▶ **What is needed**
Retype the lines below word for word, leaving out the pictures.

──────── Input ────────

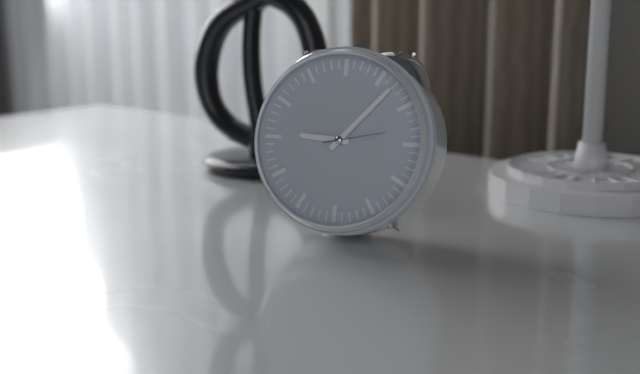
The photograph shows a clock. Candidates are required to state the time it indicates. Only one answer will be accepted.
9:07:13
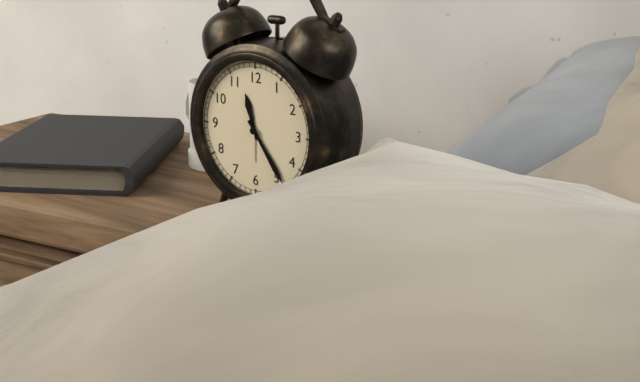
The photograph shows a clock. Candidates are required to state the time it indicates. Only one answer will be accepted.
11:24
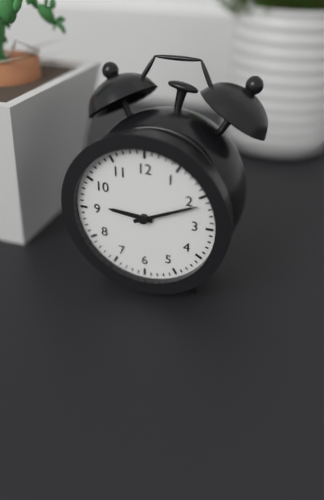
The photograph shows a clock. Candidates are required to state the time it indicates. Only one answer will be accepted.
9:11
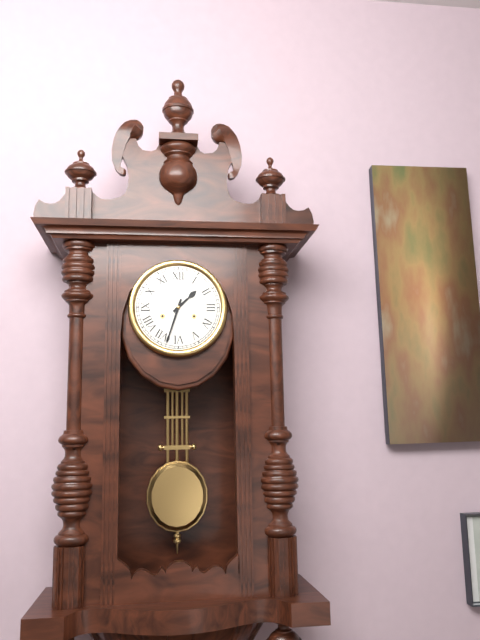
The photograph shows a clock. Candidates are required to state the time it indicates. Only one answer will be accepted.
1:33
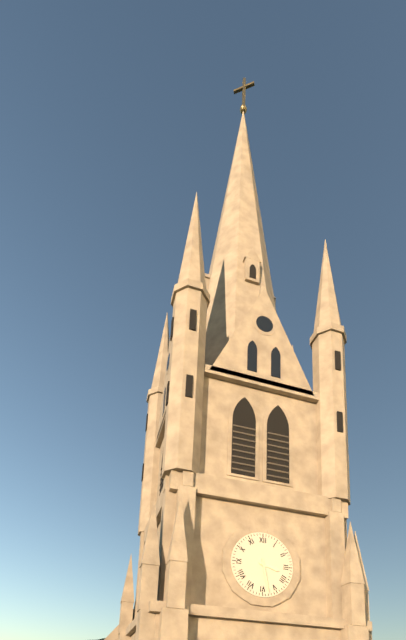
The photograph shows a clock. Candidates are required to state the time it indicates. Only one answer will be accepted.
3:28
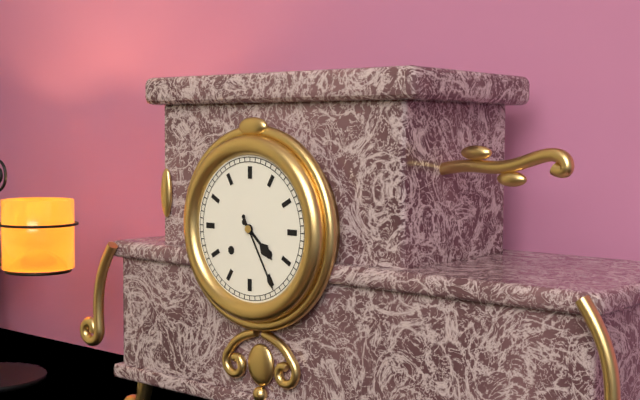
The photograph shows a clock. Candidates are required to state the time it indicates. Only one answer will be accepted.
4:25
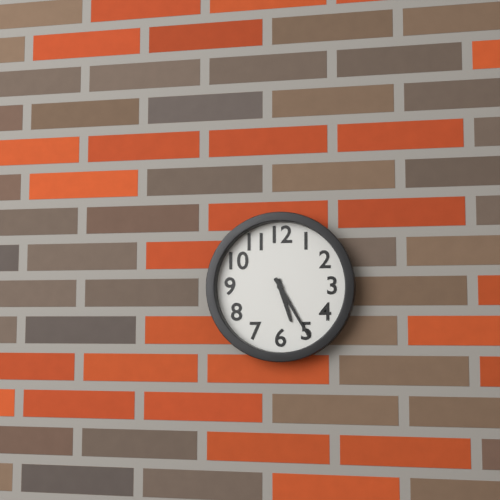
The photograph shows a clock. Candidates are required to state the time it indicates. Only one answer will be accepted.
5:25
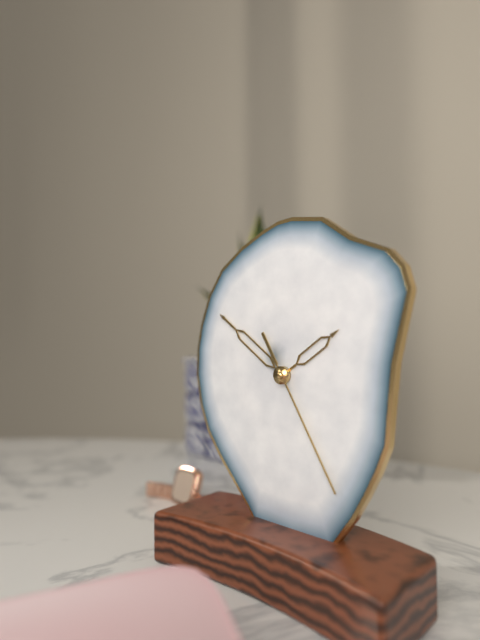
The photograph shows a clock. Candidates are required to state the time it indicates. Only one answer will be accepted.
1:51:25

────────

▶ **Task response**
The photograph shows a clock. Candidates are required to state the time it indicates. Only one answer will be accepted.
9:07:13
The photograph shows a clock. Candidates are required to state the time it indicates. Only one answer will be accepted.
11:24
The photograph shows a clock. Candidates are required to state the time it indicates. Only one answer will be accepted.
9:11
The photograph shows a clock. Candidates are required to state the time it indicates. Only one answer will be accepted.
1:33
The photograph shows a clock. Candidates are required to state the time it indicates. Only one answer will be accepted.
3:28
The photograph shows a clock. Candidates are required to state the time it indicates. Only one answer will be accepted.
4:25
The photograph shows a clock. Candidates are required to state the time it indicates. Only one answer will be accepted.
5:25
The photograph shows a clock. Candidates are required to state the time it indicates. Only one answer will be accepted.
1:51:25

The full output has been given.